Runs from this model id alone — no dataset, no robot, no local checkpoint needed
(normalization stats are bundled in the repo). The runnable script is included in this
repo: [`inference_example.py`](./inference_example.py).

```bash
pip install lerobot
# download the example from this repo and run it:
huggingface-cli download Ngseo/hyundai-uiwang-left-flowmatch inference_example.py --local-dir .
python inference_example.py --model-id Ngseo/hyundai-uiwang-left-flowmatch --device cuda  # or cpu / mps
```

## Porting to your robot

```python
import numpy as np, torch
from lerobot.policies.diffusion.modeling_diffusion import DiffusionPolicy
from lerobot.policies.factory import make_pre_post_processors

model_id = "Ngseo/hyundai-uiwang-left-flowmatch"
device = "cuda"

policy = DiffusionPolicy.from_pretrained(model_id)
policy.config.device = device           # saved config pins cuda; align to runtime device
policy.to(device).eval(); policy.reset()
preprocess, postprocess = make_pre_post_processors(
    policy.config, model_id, preprocessor_overrides={"device_processor": {"device": device}}
)

@torch.no_grad()
def predict(front_rgb, wrist_rgb, state):  # uint8 (H,W,3), uint8 (H,W,3), float32 (26,)
    obs = {
        "observation.images.front_rgb": torch.from_numpy(front_rgb).float().div(255).permute(2,0,1)[None].to(device),
        "observation.images.wrist_rgb": torch.from_numpy(wrist_rgb).float().div(255).permute(2,0,1)[None].to(device),
        "observation.state": torch.from_numpy(state).float()[None].to(device),
        "task": "", "robot_type": "",
    }
    action = postprocess(policy.select_action(preprocess(obs)))
    return action.squeeze(0).float().cpu().numpy()   # (26,)
```

The policy keeps an internal queue (`n_obs_steps=2`, `n_action_steps=8`); call `predict`
at your control rate and `policy.reset()` between episodes.

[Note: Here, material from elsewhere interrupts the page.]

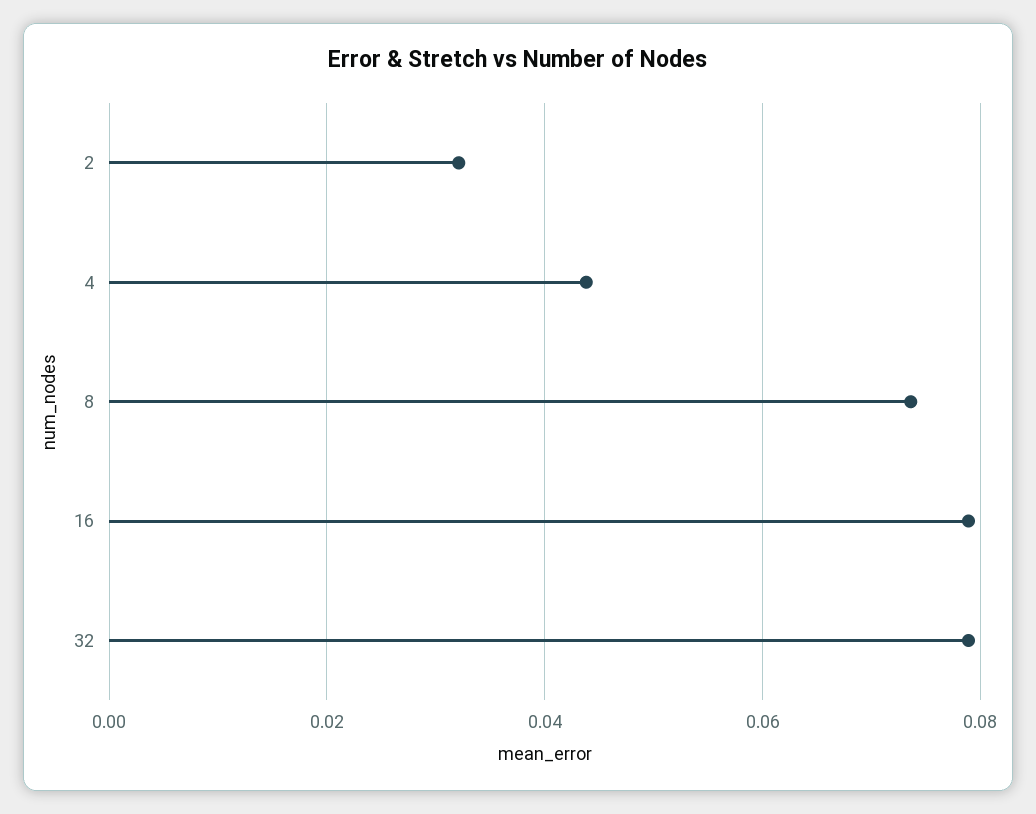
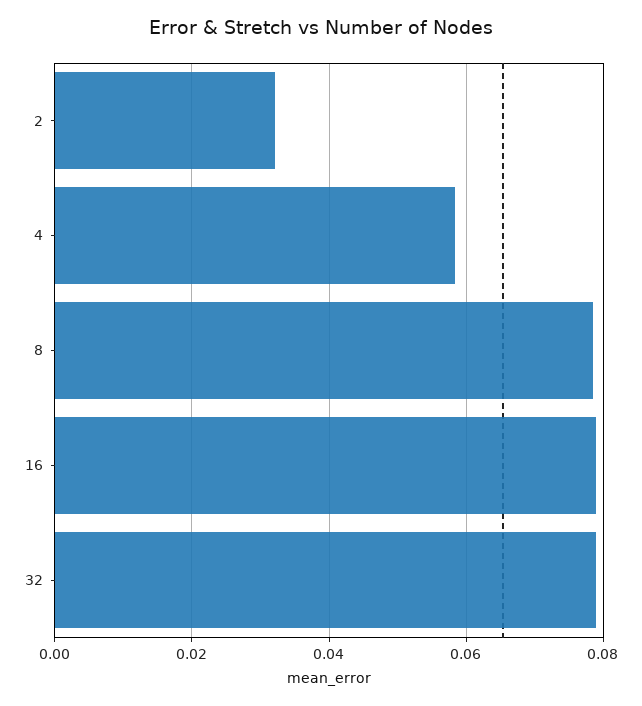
4: 0.044 -> 0.058
8: 0.074 -> 0.078

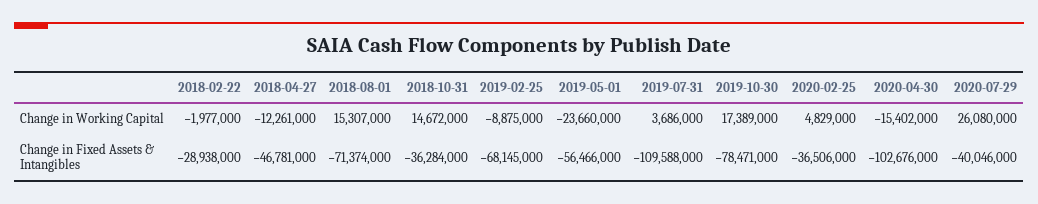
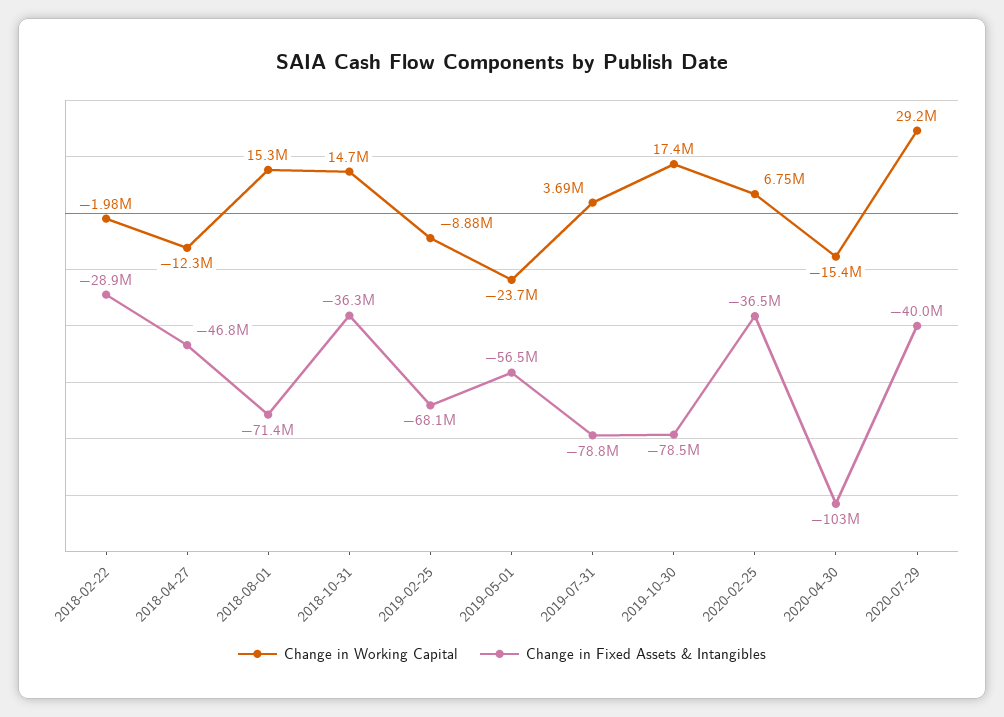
Change in Working Capital, 2020-02-25: 4829000 -> 6750000
Change in Working Capital, 2020-07-29: 26080000 -> 29200000
Change in Fixed Assets & Intangibles, 2019-07-31: -109588000 -> -78800000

Camera input resolution need not
match training (the policy resizes/crops internally), but the two views must be the right
cameras (front vs wrist).

## Training

- Policy: `diffusion`, `noise_scheduler_type=FlowMatch`, `num_inference_steps=1`
- Backbone: resnet18, 200k steps, batch 64, images resized 240×320 + crop 216×288
- See `train_config.json` for the full configuration.